**Required work**
In every entry below, swap "Alle berichten" for "Alle artikelen" and give the text back with nothing else changed. Leave the pictures out of your answer.

(Given entries Opens)

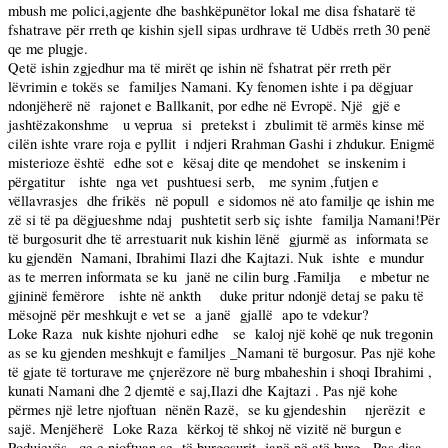
mbush me polici,agjente dhe bashkëpunëtor lokal me disa fshatarë të
fshatrave për rreth qe kishin sjell sipas urdhrave të Udbës rreth 30 penë
qe me plugje.
Qetë ishin zgjedhur ma të mirët qe ishin në fshatrat për rreth për
lëvrimin e tokës se
familjes Namani. Ky fenomen ishte i pa dëgjuar
ndonjëherë në
rajonet e Ballkanit, por edhe në Evropë. Një
gjë e
jashtëzakonshme
u veprua
si
pretekst i
zbulimit të armës kinse më
cilën ishte vrare roja e pyllit
i ndjeri Rrahman Gashi i zhdukur. Enigmë
misterioze është
edhe sot e
kësaj dite qe mendohet
se inskenim i
përgatitur
ishte
nga vet
pushtuesi serb,
me synim ,futjen e
vëllavrasjes
dhe frikës
në popull
e sidomos në ato familje qe ishin me
zë si të pa dëgjueshme ndaj
pushtetit serb siç ishte
familja Namani!Për
të burgosurit dhe të arrestuarit nuk kishin lënë
gjurmë as
informata se
ku gjendën
Namani, Ibrahimi Ilazi dhe Kajtazi. Nuk
ishte
e mundur
as te merren informata se ku
janë ne cilin burg .Familja
e mbetur ne
gjininë femërore
ishte në ankth
duke pritur ndonjë detaj se paku të
mësojnë për meshkujt e vet se
a janë
gjallë
apo te vdekur?
Loke Raza
nuk kishte njohuri edhe
se
kaloj një kohë qe nuk tregonin
as se ku gjenden meshkujt e familjes _Namani të burgosur. Pas një kohe
të gjate të torturave me çnjerëzore në burg mbaheshin i shoqi Ibrahimi ,
kunati Namani dhe 2 djemtë e saj,Ilazi dhe Kajtazi . Pas një kohe
përmes një letre njoftuan
nënën Razë,
se ku gjendeshin
njerëzit
e
sajë. Menjëherë
Loke Raza
kërkoj të shkoj në vizitë në burgun e
Podujevës , qe e njoftuan se
të burgosurit
janë në atë burg.
Pas disa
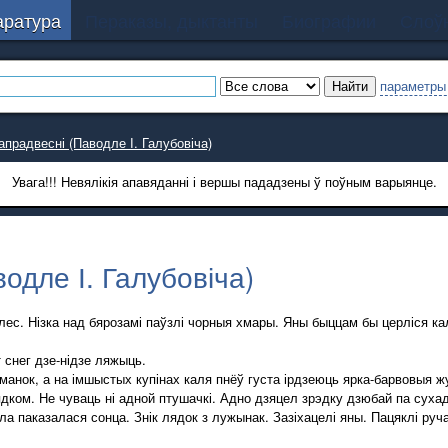
аратура
Пераказы, дыктанты
Биографии
Слоўн
параметры
апрадвесні (Паводле І. Галубовіча)
Увага!!! Невялікія апавяданні і вершы пададзены ў поўным варыянце.
одле І. Галубовіча)
лес. Нізка над бярозамі паўзлі чорныя хмары. Яны быццам бы церліся к
снег дзе-нідзе ляжыць.
нок, а на імшыстых купінах каля пнёў густа ірдзеюць ярка-барвовыя ж
ком. Не чуваць ні адной птушачкі. Адно дзяцел зрэдку дзюбай па сухад
а паказалася сонца. Знік лядок з лужынак. Зазіхацелі яны. Пацяклі руча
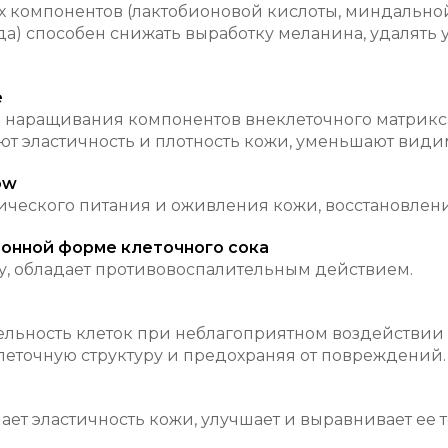
 компонентов (лактобионовой кислоты, миндальной
да) способен снижать выработку меланина, удалять
e
наращивания компонентов внеклеточного матрикса
ют эластичность и плотность кожи, уменьшают види
ow
ического питания и оживления кожи, восстановлени
ионной форме клеточного сока
у, обладает противовоспалительным действием.
льность клеток при неблагоприятном воздействии
 клеточную структуру и предохраняя от повреждений.
ет эластичность кожи, улучшает и выравнивает ее т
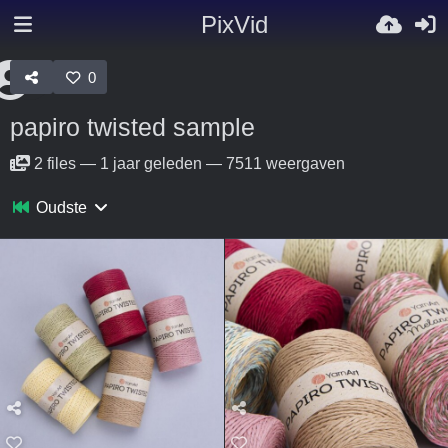
PixVid
0
papiro twisted sample
2
files
—
1 jaar geleden
—
7511 weergaven
Oudste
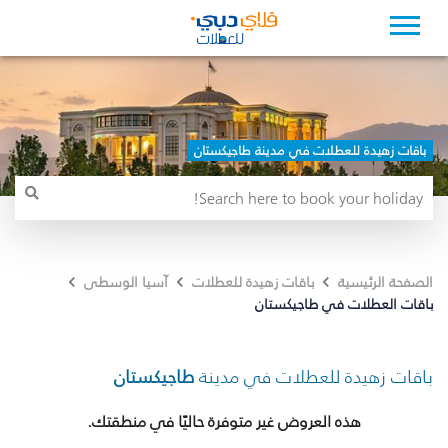
باقات زهيدة للعطلات في مدينة طاجيكستان
الصفحة الرئيسية
باقات زهيدة للعطلات
آسيا الوسطى
باقات العطلات في طاجيكستان
باقات زهيدة للعطلات في مدينة
طاجيكستان
هذه العروض غير متوفرة حاليًا في منطقتك.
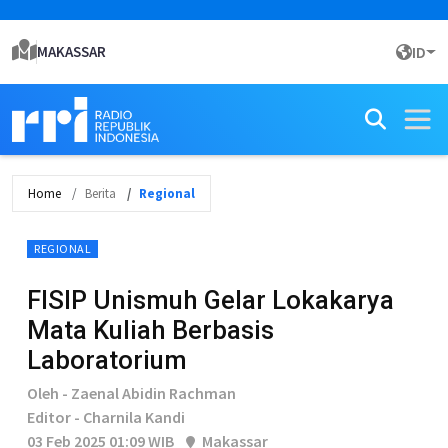
MAKASSAR
ID
Home
Berita
Regional
REGIONAL
FISIP Unismuh Gelar Lokakarya
Mata Kuliah Berbasis
Laboratorium
Oleh - Zaenal Abidin Rachman
Editor - Charnila Kandi
03 Feb 2025 01:09 WIB
Makassar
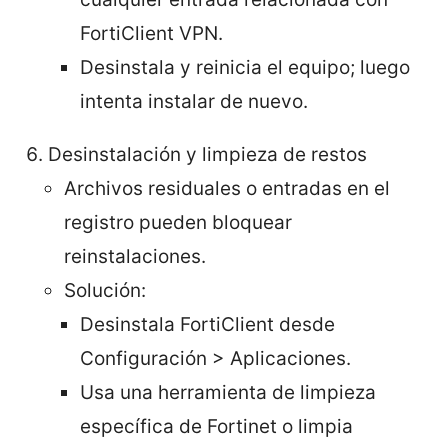
FortiClient VPN.
Desinstala y reinicia el equipo; luego
intenta instalar de nuevo.
Desinstalación y limpieza de restos
Archivos residuales o entradas en el
registro pueden bloquear
reinstalaciones.
Solución:
Desinstala FortiClient desde
Configuración > Aplicaciones.
Usa una herramienta de limpieza
específica de Fortinet o limpia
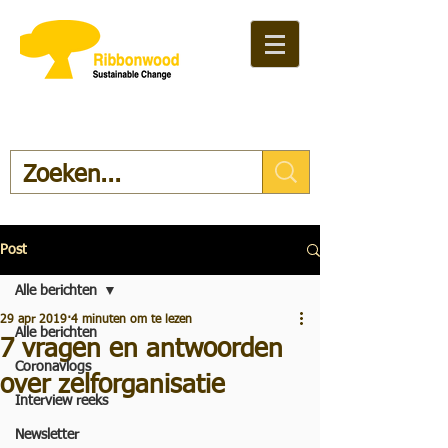
Post
Alle berichten
29 apr 2019
4 minuten om te lezen
Alle berichten
7 vragen en antwoorden
Coronavlogs
over zelforganisatie
Interview reeks
Newsletter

(Given entries Closes)

**Result of this exercise**
mbush me polici,agjente dhe bashkëpunëtor lokal me disa fshatarë të
fshatrave për rreth qe kishin sjell sipas urdhrave të Udbës rreth 30 penë
qe me plugje.
Qetë ishin zgjedhur ma të mirët qe ishin në fshatrat për rreth për
lëvrimin e tokës se
familjes Namani. Ky fenomen ishte i pa dëgjuar
ndonjëherë në
rajonet e Ballkanit, por edhe në Evropë. Një
gjë e
jashtëzakonshme
u veprua
si
pretekst i
zbulimit të armës kinse më
cilën ishte vrare roja e pyllit
i ndjeri Rrahman Gashi i zhdukur. Enigmë
misterioze është
edhe sot e
kësaj dite qe mendohet
se inskenim i
përgatitur
ishte
nga vet
pushtuesi serb,
me synim ,futjen e
vëllavrasjes
dhe frikës
në popull
e sidomos në ato familje qe ishin me
zë si të pa dëgjueshme ndaj
pushtetit serb siç ishte
familja Namani!Për
të burgosurit dhe të arrestuarit nuk kishin lënë
gjurmë as
informata se
ku gjendën
Namani, Ibrahimi Ilazi dhe Kajtazi. Nuk
ishte
e mundur
as te merren informata se ku
janë ne cilin burg .Familja
e mbetur ne
gjininë femërore
ishte në ankth
duke pritur ndonjë detaj se paku të
mësojnë për meshkujt e vet se
a janë
gjallë
apo te vdekur?
Loke Raza
nuk kishte njohuri edhe
se
kaloj një kohë qe nuk tregonin
as se ku gjenden meshkujt e familjes _Namani të burgosur. Pas një kohe
të gjate të torturave me çnjerëzore në burg mbaheshin i shoqi Ibrahimi ,
kunati Namani dhe 2 djemtë e saj,Ilazi dhe Kajtazi . Pas një kohe
përmes një letre njoftuan
nënën Razë,
se ku gjendeshin
njerëzit
e
sajë. Menjëherë
Loke Raza
kërkoj të shkoj në vizitë në burgun e
Podujevës , qe e njoftuan se
të burgosurit
janë në atë burg.
Pas disa
аратура
Пераказы, дыктанты
Биографии
Слоўн
параметры
апрадвесні (Паводле І. Галубовіча)
Увага!!! Невялікія апавяданні і вершы пададзены ў поўным варыянце.
одле І. Галубовіча)
лес. Нізка над бярозамі паўзлі чорныя хмары. Яны быццам бы церліся к
снег дзе-нідзе ляжыць.
нок, а на імшыстых купінах каля пнёў густа ірдзеюць ярка-барвовыя ж
ком. Не чуваць ні адной птушачкі. Адно дзяцел зрэдку дзюбай па сухад
а паказалася сонца. Знік лядок з лужынак. Зазіхацелі яны. Пацяклі руча
 компонентов (лактобионовой кислоты, миндальной
да) способен снижать выработку меланина, удалять
e
наращивания компонентов внеклеточного матрикса
ют эластичность и плотность кожи, уменьшают види
ow
ического питания и оживления кожи, восстановлени
ионной форме клеточного сока
у, обладает противовоспалительным действием.
льность клеток при неблагоприятном воздействии
 клеточную структуру и предохраняя от повреждений.
ет эластичность кожи, улучшает и выравнивает ее т
PixVid
0
papiro twisted sample
2
files
—
1 jaar geleden
—
7511 weergaven
Oudste
باقات زهيدة للعطلات في مدينة طاجيكستان
الصفحة الرئيسية
باقات زهيدة للعطلات
آسيا الوسطى
باقات العطلات في طاجيكستان
باقات زهيدة للعطلات في مدينة
طاجيكستان
هذه العروض غير متوفرة حاليًا في منطقتك.
MAKASSAR
ID
Home
Berita
Regional
REGIONAL
FISIP Unismuh Gelar Lokakarya
Mata Kuliah Berbasis
Laboratorium
Oleh - Zaenal Abidin Rachman
Editor - Charnila Kandi
03 Feb 2025 01:09 WIB
Makassar
FortiClient VPN.
Desinstala y reinicia el equipo; luego
intenta instalar de nuevo.
Desinstalación y limpieza de restos
Archivos residuales o entradas en el
registro pueden bloquear
reinstalaciones.
Solución:
Desinstala FortiClient desde
Configuración > Aplicaciones.
Usa una herramienta de limpieza
específica de Fortinet o limpia
Post
Alle artikelen
29 apr 2019
4 minuten om te lezen
Alle artikelen
7 vragen en antwoorden
Coronavlogs
over zelforganisatie
Interview reeks
Newsletter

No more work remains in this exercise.